Getting back in the donation groove

By: 
Erin Sommers Graphic-Advocate Editor

As I sat in the basement of St. Francis Catholic Church Tuesday afternoon, I watched as two women were told they couldn’t donate blood during the LifeServe blood drive.

It’s not an unusual situation – I was even one heartbeat per minute away from being rejected that afternoon. I told the LifeServe employee doing my health screening that my heart rate was probably just high because donating blood makes me nervous. No matter, she told me, if a potential donor’s heart rate is too high, they’re rejected for the day.

For those of us in small towns, that likely means waiting another two months before we get a chance to donate again, because most of us aren’t going to drive to another town during a work day to spend an hour or more going through screenings and on a cot giving blood.

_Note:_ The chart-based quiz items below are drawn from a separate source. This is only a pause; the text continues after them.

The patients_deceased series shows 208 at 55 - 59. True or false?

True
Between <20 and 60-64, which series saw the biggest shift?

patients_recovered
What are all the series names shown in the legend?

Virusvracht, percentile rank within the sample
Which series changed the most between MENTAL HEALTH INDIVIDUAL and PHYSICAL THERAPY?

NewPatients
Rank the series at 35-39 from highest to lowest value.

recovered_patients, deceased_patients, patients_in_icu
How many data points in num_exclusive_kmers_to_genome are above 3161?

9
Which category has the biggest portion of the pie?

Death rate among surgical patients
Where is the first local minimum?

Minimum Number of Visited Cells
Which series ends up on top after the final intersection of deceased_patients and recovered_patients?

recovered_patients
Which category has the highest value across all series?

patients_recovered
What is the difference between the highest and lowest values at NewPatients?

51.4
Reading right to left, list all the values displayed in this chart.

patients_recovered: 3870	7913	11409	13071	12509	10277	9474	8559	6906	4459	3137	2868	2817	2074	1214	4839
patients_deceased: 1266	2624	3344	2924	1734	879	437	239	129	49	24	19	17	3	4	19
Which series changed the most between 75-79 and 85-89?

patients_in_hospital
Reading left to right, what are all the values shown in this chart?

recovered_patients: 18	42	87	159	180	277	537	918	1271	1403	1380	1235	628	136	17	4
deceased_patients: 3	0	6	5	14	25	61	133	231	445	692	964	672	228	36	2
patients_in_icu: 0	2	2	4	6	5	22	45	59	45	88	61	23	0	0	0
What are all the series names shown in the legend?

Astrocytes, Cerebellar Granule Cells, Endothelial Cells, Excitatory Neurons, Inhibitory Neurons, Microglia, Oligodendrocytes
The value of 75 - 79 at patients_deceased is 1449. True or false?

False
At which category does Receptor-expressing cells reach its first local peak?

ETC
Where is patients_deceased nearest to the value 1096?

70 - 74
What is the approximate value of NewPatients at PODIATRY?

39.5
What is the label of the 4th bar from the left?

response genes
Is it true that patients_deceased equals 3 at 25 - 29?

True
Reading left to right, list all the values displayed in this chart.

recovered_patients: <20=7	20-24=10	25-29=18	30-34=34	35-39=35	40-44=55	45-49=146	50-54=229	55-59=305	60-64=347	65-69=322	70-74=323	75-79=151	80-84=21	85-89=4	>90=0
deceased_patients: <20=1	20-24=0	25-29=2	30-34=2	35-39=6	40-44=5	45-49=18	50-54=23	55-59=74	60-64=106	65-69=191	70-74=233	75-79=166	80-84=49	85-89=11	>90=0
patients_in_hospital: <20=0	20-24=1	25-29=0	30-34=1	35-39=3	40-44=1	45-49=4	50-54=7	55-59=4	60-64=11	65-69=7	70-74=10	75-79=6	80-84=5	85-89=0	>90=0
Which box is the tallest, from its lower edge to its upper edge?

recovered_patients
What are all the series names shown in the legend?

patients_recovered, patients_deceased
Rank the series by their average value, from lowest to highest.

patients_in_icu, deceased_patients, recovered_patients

According to LifeServe, only about 38 percent of Americans are eligible to donate – a figure I’m guessing doesn’t factor in eligible donors who show up for a given blood drive and find out their iron is too low or too high, or find themselves rejected for other temporary reasons. LifeServe, on its website, said just 10 percent of Americans donate regularly. From 1999 to 2006, I was one of those regular donors, picking up the habit while I was in college and continuing to do so as often as I had the flexibility in my work schedule to duck out for an appointment. And then, for a decade, I didn’t. Last fall, when South Central Calhoun High School held its annual blood drive, I realized it was time for me to start again.